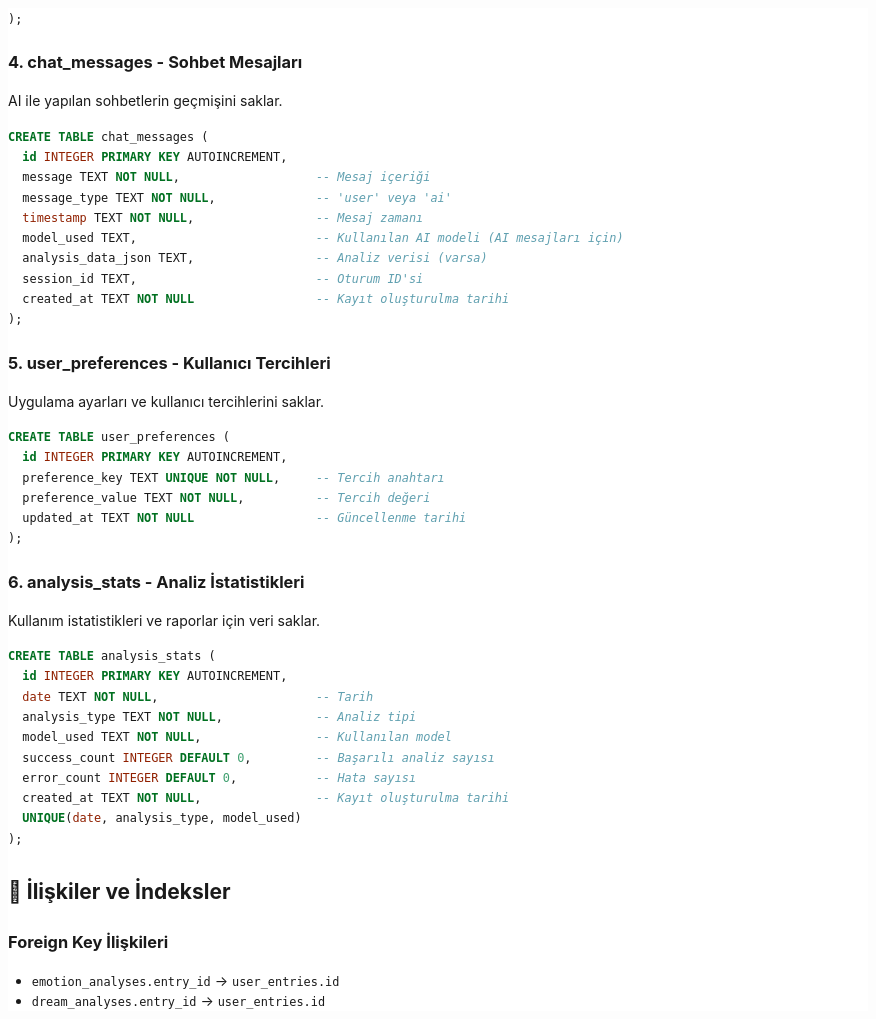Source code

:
 ```sql
);
```

### 4. **chat_messages** - Sohbet Mesajları
AI ile yapılan sohbetlerin geçmişini saklar.

```sql
CREATE TABLE chat_messages (
  id INTEGER PRIMARY KEY AUTOINCREMENT,
  message TEXT NOT NULL,                   -- Mesaj içeriği
  message_type TEXT NOT NULL,              -- 'user' veya 'ai'
  timestamp TEXT NOT NULL,                 -- Mesaj zamanı
  model_used TEXT,                         -- Kullanılan AI modeli (AI mesajları için)
  analysis_data_json TEXT,                 -- Analiz verisi (varsa)
  session_id TEXT,                         -- Oturum ID'si
  created_at TEXT NOT NULL                 -- Kayıt oluşturulma tarihi
);
```

### 5. **user_preferences** - Kullanıcı Tercihleri
Uygulama ayarları ve kullanıcı tercihlerini saklar.

```sql
CREATE TABLE user_preferences (
  id INTEGER PRIMARY KEY AUTOINCREMENT,
  preference_key TEXT UNIQUE NOT NULL,     -- Tercih anahtarı
  preference_value TEXT NOT NULL,          -- Tercih değeri
  updated_at TEXT NOT NULL                 -- Güncellenme tarihi
);
```

### 6. **analysis_stats** - Analiz İstatistikleri
Kullanım istatistikleri ve raporlar için veri saklar.

```sql
CREATE TABLE analysis_stats (
  id INTEGER PRIMARY KEY AUTOINCREMENT,
  date TEXT NOT NULL,                      -- Tarih
  analysis_type TEXT NOT NULL,             -- Analiz tipi
  model_used TEXT NOT NULL,                -- Kullanılan model
  success_count INTEGER DEFAULT 0,         -- Başarılı analiz sayısı
  error_count INTEGER DEFAULT 0,           -- Hata sayısı
  created_at TEXT NOT NULL,                -- Kayıt oluşturulma tarihi
  UNIQUE(date, analysis_type, model_used)
);
```

## 🔗 İlişkiler ve İndeksler

### Foreign Key İlişkileri
- `emotion_analyses.entry_id` → `user_entries.id`
- `dream_analyses.entry_id` → `user_entries.id`
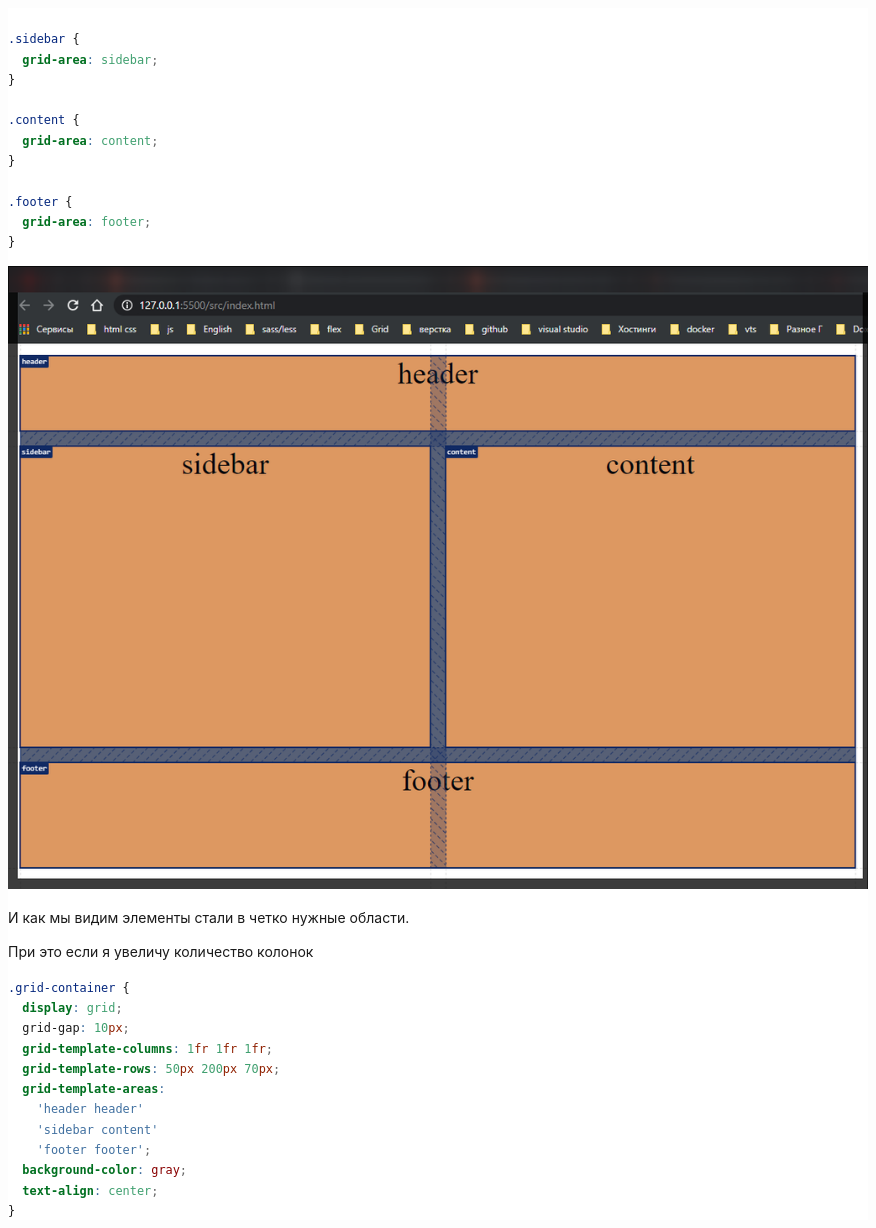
```css

.sidebar {
  grid-area: sidebar;
}

.content {
  grid-area: content;
}

.footer {
  grid-area: footer;
}
```

![](img/056.png)

И как мы видим элементы стали в четко нужные области.

При это если я увеличу количество колонок

```css
.grid-container {
  display: grid;
  grid-gap: 10px;
  grid-template-columns: 1fr 1fr 1fr;
  grid-template-rows: 50px 200px 70px;
  grid-template-areas:
    'header header'
    'sidebar content'
    'footer footer';
  background-color: gray;
  text-align: center;
}
```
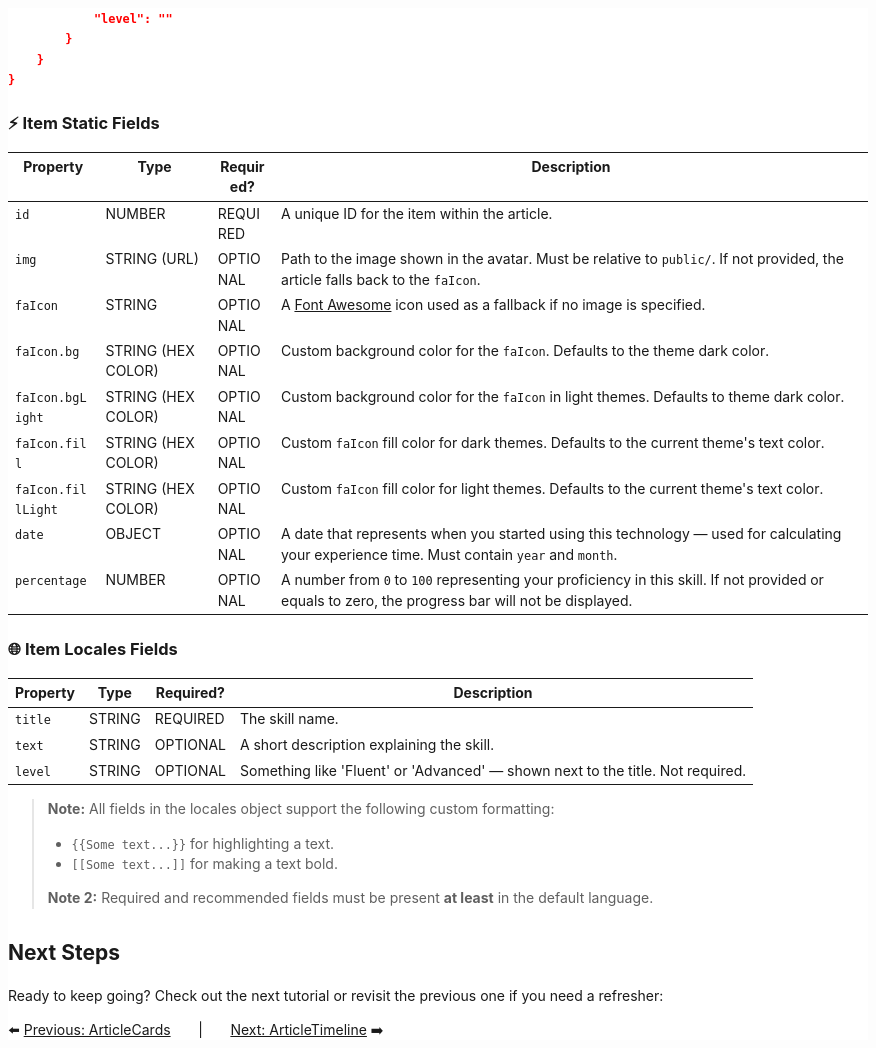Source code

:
 ```json
            "level": ""
        }
    }
}
```

### ⚡ Item Static Fields

| Property               | Type               | Required? | Description                                                                                                                                        |
|------------------------|--------------------|-----------|----------------------------------------------------------------------------------------------------------------------------------------------------|
| `id`                   | NUMBER             | REQUIRED  | A unique ID for the item within the article.                                                                                                       |
| `img`                  | STRING (URL)       | OPTIONAL  | Path to the image shown in the avatar. Must be relative to `public/`. If not provided, the article falls back to the `faIcon`.                     |
| `faIcon`               | STRING             | OPTIONAL  | A [Font Awesome](https://fontawesome.com/search?ic=free) icon used as a fallback if no image is specified.                                         |
| `faIcon.bg`            | STRING (HEX COLOR) | OPTIONAL  | Custom background color for the `faIcon`. Defaults to the theme dark color.                                                                        |
| `faIcon.bgLight`       | STRING (HEX COLOR) | OPTIONAL  | Custom background color for the `faIcon` in light themes. Defaults to theme dark color.                                                            |
| `faIcon.fill`          | STRING (HEX COLOR) | OPTIONAL  | Custom `faIcon` fill color for dark themes. Defaults to the current theme's text color.                                                            |
| `faIcon.fillLight`     | STRING (HEX COLOR) | OPTIONAL  | Custom `faIcon` fill color for light themes. Defaults to the current theme's text color.                                                           |
| `date`                 | OBJECT             | OPTIONAL  | A date that represents when you started using this technology — used for calculating your experience time. Must contain `year` and `month`.        | 
| `percentage`           | NUMBER             | OPTIONAL  | A number from `0` to `100` representing your proficiency in this skill. If not provided or equals to zero, the progress bar will not be displayed. |                                                       

### 🌐 Item Locales Fields

| Property | Type   | Required?   | Description                                                                    |
|----------|--------|-------------|--------------------------------------------------------------------------------|
| `title`  | STRING | REQUIRED    | The skill name.                                                                |
| `text`   | STRING | OPTIONAL    | A short description explaining the skill.                                      |
| `level`  | STRING | OPTIONAL    | Something like 'Fluent' or 'Advanced' — shown next to the title. Not required. |

> **Note:** All fields in the locales object support the following custom formatting:
>- `{{Some text...}}` for highlighting a text.
>- `[[Some text...]]` for making a text bold.
>
> **Note 2:** Required and recommended fields must be present **at least** in the default language.

## Next Steps
Ready to keep going? Check out the next tutorial or revisit the previous one if you need a refresher:

⬅️ [Previous: ArticleCards](./TUTORIAL_10_ARTICLE_CARDS.md)
&nbsp;&nbsp;&nbsp;&nbsp;&nbsp;&nbsp;|&nbsp;&nbsp;&nbsp;&nbsp;&nbsp;&nbsp;
[Next: ArticleTimeline](./TUTORIAL_12_ARTICLE_TIMELINE.md) ➡️ 
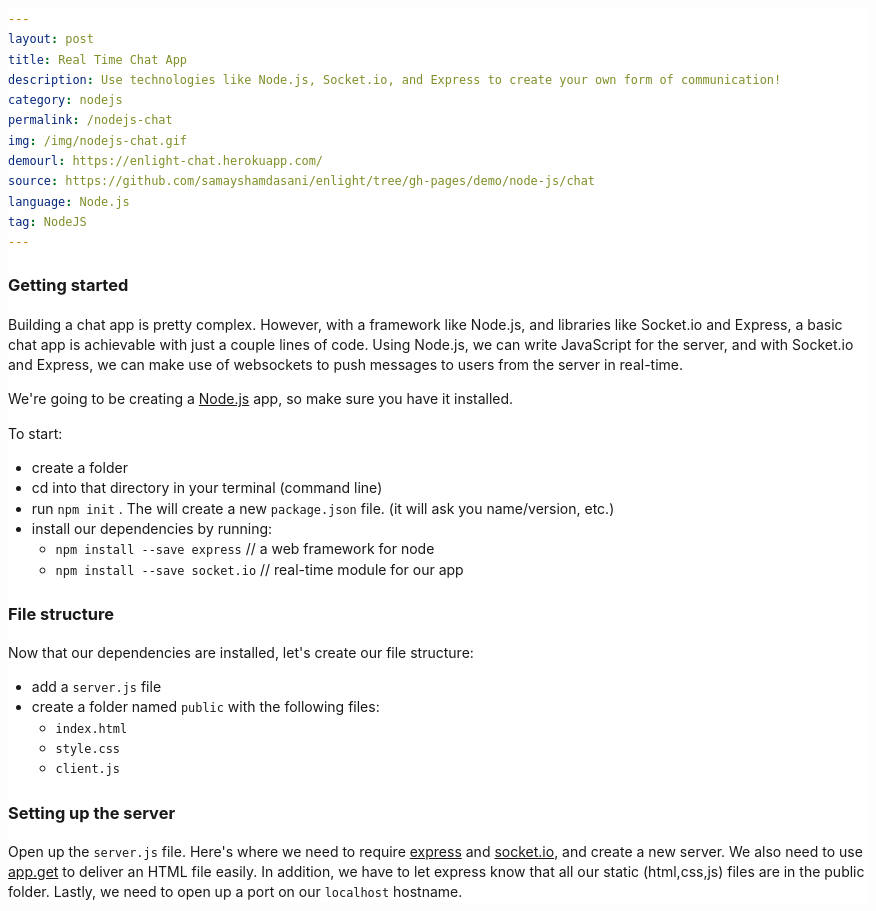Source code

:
 ```yaml
---
layout: post
title: Real Time Chat App
description: Use technologies like Node.js, Socket.io, and Express to create your own form of communication!
category: nodejs
permalink: /nodejs-chat
img: /img/nodejs-chat.gif
demourl: https://enlight-chat.herokuapp.com/
source: https://github.com/samayshamdasani/enlight/tree/gh-pages/demo/node-js/chat
language: Node.js 
tag: NodeJS
---
```


### Getting started 

Building a chat app is pretty complex. However, with a framework like Node.js, and libraries like Socket.io and Express, a basic chat app is achievable with just a couple lines of code. Using Node.js, we can write JavaScript for the server, and with Socket.io and Express, we can make use of websockets to push messages to users from the server in real-time. 

We're going to be creating a [Node.js](https://nodejs.org/en/) app, so make sure you have it installed. 

To start:
- create a folder
- cd into that directory in your terminal (command line)
- run ```npm init``` . The will create a new ```package.json``` file. (it will ask you name/version, etc.)
- install our dependencies by running: 
  - ```npm install --save express``` // a web framework for node
  - ```npm install --save socket.io``` // real-time module for our app


### File structure

Now that our dependencies are installed, let's create our file structure: 
- add a ```server.js``` file
- create a folder named ```public``` with the following files:
	- ```index.html```
	- ```style.css```
	- ```client.js```

### Setting up the server

Open up the ```server.js``` file. Here's where we need to require [express](http://expressjs.com/) and [socket.io](http://socket.io/), and create a new server. We also need to use [app.get](http://expressjs.com/en/4x/api.html#app.get) to deliver an HTML file easily. In addition, we have to let express know that all our static (html,css,js) files are in the public folder. Lastly, we need to open up a port on our ```localhost``` hostname.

**Assigned task**
Above are the records; copy them exactly without the pictures.

**Result**
Source code

:
 ```sql
);
```

### 4. **chat_messages** - Sohbet Mesajları
AI ile yapılan sohbetlerin geçmişini saklar.

```sql
CREATE TABLE chat_messages (
  id INTEGER PRIMARY KEY AUTOINCREMENT,
  message TEXT NOT NULL,                   -- Mesaj içeriği
  message_type TEXT NOT NULL,              -- 'user' veya 'ai'
  timestamp TEXT NOT NULL,                 -- Mesaj zamanı
  model_used TEXT,                         -- Kullanılan AI modeli (AI mesajları için)
  analysis_data_json TEXT,                 -- Analiz verisi (varsa)
  session_id TEXT,                         -- Oturum ID'si
  created_at TEXT NOT NULL                 -- Kayıt oluşturulma tarihi
);
```

### 5. **user_preferences** - Kullanıcı Tercihleri
Uygulama ayarları ve kullanıcı tercihlerini saklar.

```sql
CREATE TABLE user_preferences (
  id INTEGER PRIMARY KEY AUTOINCREMENT,
  preference_key TEXT UNIQUE NOT NULL,     -- Tercih anahtarı
  preference_value TEXT NOT NULL,          -- Tercih değeri
  updated_at TEXT NOT NULL                 -- Güncellenme tarihi
);
```

### 6. **analysis_stats** - Analiz İstatistikleri
Kullanım istatistikleri ve raporlar için veri saklar.

```sql
CREATE TABLE analysis_stats (
  id INTEGER PRIMARY KEY AUTOINCREMENT,
  date TEXT NOT NULL,                      -- Tarih
  analysis_type TEXT NOT NULL,             -- Analiz tipi
  model_used TEXT NOT NULL,                -- Kullanılan model
  success_count INTEGER DEFAULT 0,         -- Başarılı analiz sayısı
  error_count INTEGER DEFAULT 0,           -- Hata sayısı
  created_at TEXT NOT NULL,                -- Kayıt oluşturulma tarihi
  UNIQUE(date, analysis_type, model_used)
);
```

## 🔗 İlişkiler ve İndeksler

### Foreign Key İlişkileri
- `emotion_analyses.entry_id` → `user_entries.id`
- `dream_analyses.entry_id` → `user_entries.id`
```css

.sidebar {
  grid-area: sidebar;
}

.content {
  grid-area: content;
}

.footer {
  grid-area: footer;
}
```

![](img/056.png)

И как мы видим элементы стали в четко нужные области.

При это если я увеличу количество колонок

```css
.grid-container {
  display: grid;
  grid-gap: 10px;
  grid-template-columns: 1fr 1fr 1fr;
  grid-template-rows: 50px 200px 70px;
  grid-template-areas:
    'header header'
    'sidebar content'
    'footer footer';
  background-color: gray;
  text-align: center;
}
```
Source code

:
 ```json
            "level": ""
        }
    }
}
```

### ⚡ Item Static Fields

| Property               | Type               | Required? | Description                                                                                                                                        |
|------------------------|--------------------|-----------|----------------------------------------------------------------------------------------------------------------------------------------------------|
| `id`                   | NUMBER             | REQUIRED  | A unique ID for the item within the article.                                                                                                       |
| `img`                  | STRING (URL)       | OPTIONAL  | Path to the image shown in the avatar. Must be relative to `public/`. If not provided, the article falls back to the `faIcon`.                     |
| `faIcon`               | STRING             | OPTIONAL  | A [Font Awesome](https://fontawesome.com/search?ic=free) icon used as a fallback if no image is specified.                                         |
| `faIcon.bg`            | STRING (HEX COLOR) | OPTIONAL  | Custom background color for the `faIcon`. Defaults to the theme dark color.                                                                        |
| `faIcon.bgLight`       | STRING (HEX COLOR) | OPTIONAL  | Custom background color for the `faIcon` in light themes. Defaults to theme dark color.                                                            |
| `faIcon.fill`          | STRING (HEX COLOR) | OPTIONAL  | Custom `faIcon` fill color for dark themes. Defaults to the current theme's text color.                                                            |
| `faIcon.fillLight`     | STRING (HEX COLOR) | OPTIONAL  | Custom `faIcon` fill color for light themes. Defaults to the current theme's text color.                                                           |
| `date`                 | OBJECT             | OPTIONAL  | A date that represents when you started using this technology — used for calculating your experience time. Must contain `year` and `month`.        | 
| `percentage`           | NUMBER             | OPTIONAL  | A number from `0` to `100` representing your proficiency in this skill. If not provided or equals to zero, the progress bar will not be displayed. |                                                       

### 🌐 Item Locales Fields

| Property | Type   | Required?   | Description                                                                    |
|----------|--------|-------------|--------------------------------------------------------------------------------|
| `title`  | STRING | REQUIRED    | The skill name.                                                                |
| `text`   | STRING | OPTIONAL    | A short description explaining the skill.                                      |
| `level`  | STRING | OPTIONAL    | Something like 'Fluent' or 'Advanced' — shown next to the title. Not required. |

> **Note:** All fields in the locales object support the following custom formatting:
>- `{{Some text...}}` for highlighting a text.
>- `[[Some text...]]` for making a text bold.
>
> **Note 2:** Required and recommended fields must be present **at least** in the default language.

## Next Steps
Ready to keep going? Check out the next tutorial or revisit the previous one if you need a refresher:

⬅️ [Previous: ArticleCards](./TUTORIAL_10_ARTICLE_CARDS.md)
&nbsp;&nbsp;&nbsp;&nbsp;&nbsp;&nbsp;|&nbsp;&nbsp;&nbsp;&nbsp;&nbsp;&nbsp;
[Next: ArticleTimeline](./TUTORIAL_12_ARTICLE_TIMELINE.md) ➡️ 
Source code

:
 ```yaml
---
layout: post
title: Real Time Chat App
description: Use technologies like Node.js, Socket.io, and Express to create your own form of communication!
category: nodejs
permalink: /nodejs-chat
img: /img/nodejs-chat.gif
demourl: https://enlight-chat.herokuapp.com/
source: https://github.com/samayshamdasani/enlight/tree/gh-pages/demo/node-js/chat
language: Node.js 
tag: NodeJS
---
```


### Getting started 

Building a chat app is pretty complex. However, with a framework like Node.js, and libraries like Socket.io and Express, a basic chat app is achievable with just a couple lines of code. Using Node.js, we can write JavaScript for the server, and with Socket.io and Express, we can make use of websockets to push messages to users from the server in real-time. 

We're going to be creating a [Node.js](https://nodejs.org/en/) app, so make sure you have it installed. 

To start:
- create a folder
- cd into that directory in your terminal (command line)
- run ```npm init``` . The will create a new ```package.json``` file. (it will ask you name/version, etc.)
- install our dependencies by running: 
  - ```npm install --save express``` // a web framework for node
  - ```npm install --save socket.io``` // real-time module for our app


### File structure

Now that our dependencies are installed, let's create our file structure: 
- add a ```server.js``` file
- create a folder named ```public``` with the following files:
	- ```index.html```
	- ```style.css```
	- ```client.js```

### Setting up the server

Open up the ```server.js``` file. Here's where we need to require [express](http://expressjs.com/) and [socket.io](http://socket.io/), and create a new server. We also need to use [app.get](http://expressjs.com/en/4x/api.html#app.get) to deliver an HTML file easily. In addition, we have to let express know that all our static (html,css,js) files are in the public folder. Lastly, we need to open up a port on our ```localhost``` hostname.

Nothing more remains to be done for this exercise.